_Work order_.
Go through the data and copy each line where the word "CREATE" shows up.

_Supplied data_.
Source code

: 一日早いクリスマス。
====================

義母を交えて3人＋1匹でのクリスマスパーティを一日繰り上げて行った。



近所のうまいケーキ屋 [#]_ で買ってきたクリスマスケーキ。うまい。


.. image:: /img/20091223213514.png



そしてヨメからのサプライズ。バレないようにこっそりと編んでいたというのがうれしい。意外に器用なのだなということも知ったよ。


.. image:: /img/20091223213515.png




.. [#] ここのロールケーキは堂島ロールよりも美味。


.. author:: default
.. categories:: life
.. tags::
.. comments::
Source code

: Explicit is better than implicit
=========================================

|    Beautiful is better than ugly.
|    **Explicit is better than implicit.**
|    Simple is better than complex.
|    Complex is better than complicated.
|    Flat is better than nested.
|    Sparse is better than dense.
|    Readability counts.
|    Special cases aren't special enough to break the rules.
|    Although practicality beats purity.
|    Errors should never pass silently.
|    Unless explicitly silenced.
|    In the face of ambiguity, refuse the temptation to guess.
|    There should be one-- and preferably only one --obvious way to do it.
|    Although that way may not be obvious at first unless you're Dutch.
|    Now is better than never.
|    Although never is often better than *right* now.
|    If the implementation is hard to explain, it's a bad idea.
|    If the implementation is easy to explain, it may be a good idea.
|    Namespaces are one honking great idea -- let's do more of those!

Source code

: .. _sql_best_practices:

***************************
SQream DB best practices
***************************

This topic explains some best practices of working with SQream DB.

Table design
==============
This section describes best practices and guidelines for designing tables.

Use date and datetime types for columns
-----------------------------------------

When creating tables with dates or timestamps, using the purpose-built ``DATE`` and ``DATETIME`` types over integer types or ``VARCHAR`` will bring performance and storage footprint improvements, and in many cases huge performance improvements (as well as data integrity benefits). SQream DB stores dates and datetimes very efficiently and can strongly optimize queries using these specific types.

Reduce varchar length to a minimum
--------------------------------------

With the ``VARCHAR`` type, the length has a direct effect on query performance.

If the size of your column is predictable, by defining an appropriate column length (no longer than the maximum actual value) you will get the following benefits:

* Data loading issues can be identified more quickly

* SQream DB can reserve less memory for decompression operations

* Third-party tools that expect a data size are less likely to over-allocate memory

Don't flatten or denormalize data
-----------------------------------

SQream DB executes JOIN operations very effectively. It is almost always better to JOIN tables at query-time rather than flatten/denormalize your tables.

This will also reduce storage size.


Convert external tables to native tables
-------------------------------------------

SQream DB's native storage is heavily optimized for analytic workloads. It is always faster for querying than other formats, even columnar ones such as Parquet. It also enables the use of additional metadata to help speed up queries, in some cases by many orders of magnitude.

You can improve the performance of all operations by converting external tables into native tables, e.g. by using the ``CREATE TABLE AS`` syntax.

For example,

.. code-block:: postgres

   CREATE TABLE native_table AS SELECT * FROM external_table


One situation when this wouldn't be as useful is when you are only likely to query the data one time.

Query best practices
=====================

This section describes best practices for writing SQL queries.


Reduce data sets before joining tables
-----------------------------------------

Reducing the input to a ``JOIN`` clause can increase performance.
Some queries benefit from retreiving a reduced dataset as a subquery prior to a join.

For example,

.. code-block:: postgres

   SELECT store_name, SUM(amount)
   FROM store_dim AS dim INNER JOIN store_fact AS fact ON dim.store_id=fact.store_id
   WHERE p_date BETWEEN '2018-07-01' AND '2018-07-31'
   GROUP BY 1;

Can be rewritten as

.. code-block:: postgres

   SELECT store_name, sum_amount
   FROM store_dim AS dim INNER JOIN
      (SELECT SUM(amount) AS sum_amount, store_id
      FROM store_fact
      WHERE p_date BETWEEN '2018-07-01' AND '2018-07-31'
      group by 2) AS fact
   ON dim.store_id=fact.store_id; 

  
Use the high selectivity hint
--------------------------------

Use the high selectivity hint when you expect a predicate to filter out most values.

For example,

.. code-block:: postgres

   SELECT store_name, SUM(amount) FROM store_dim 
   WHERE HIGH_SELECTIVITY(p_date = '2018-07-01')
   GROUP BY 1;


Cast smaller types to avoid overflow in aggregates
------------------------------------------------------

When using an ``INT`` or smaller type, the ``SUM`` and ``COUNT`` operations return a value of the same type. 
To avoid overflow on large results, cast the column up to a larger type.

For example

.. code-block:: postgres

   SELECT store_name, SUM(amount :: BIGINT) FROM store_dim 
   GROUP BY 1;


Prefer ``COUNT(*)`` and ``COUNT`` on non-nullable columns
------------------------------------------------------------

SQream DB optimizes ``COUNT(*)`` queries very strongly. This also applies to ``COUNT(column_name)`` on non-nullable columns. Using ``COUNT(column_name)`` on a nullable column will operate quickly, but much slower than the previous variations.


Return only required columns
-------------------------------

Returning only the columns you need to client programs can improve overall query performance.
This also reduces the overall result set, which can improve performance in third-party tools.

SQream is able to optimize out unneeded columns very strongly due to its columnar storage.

_Solved exercise_.
You can improve the performance of all operations by converting external tables into native tables, e.g. by using the ``CREATE TABLE AS`` syntax.
   CREATE TABLE native_table AS SELECT * FROM external_table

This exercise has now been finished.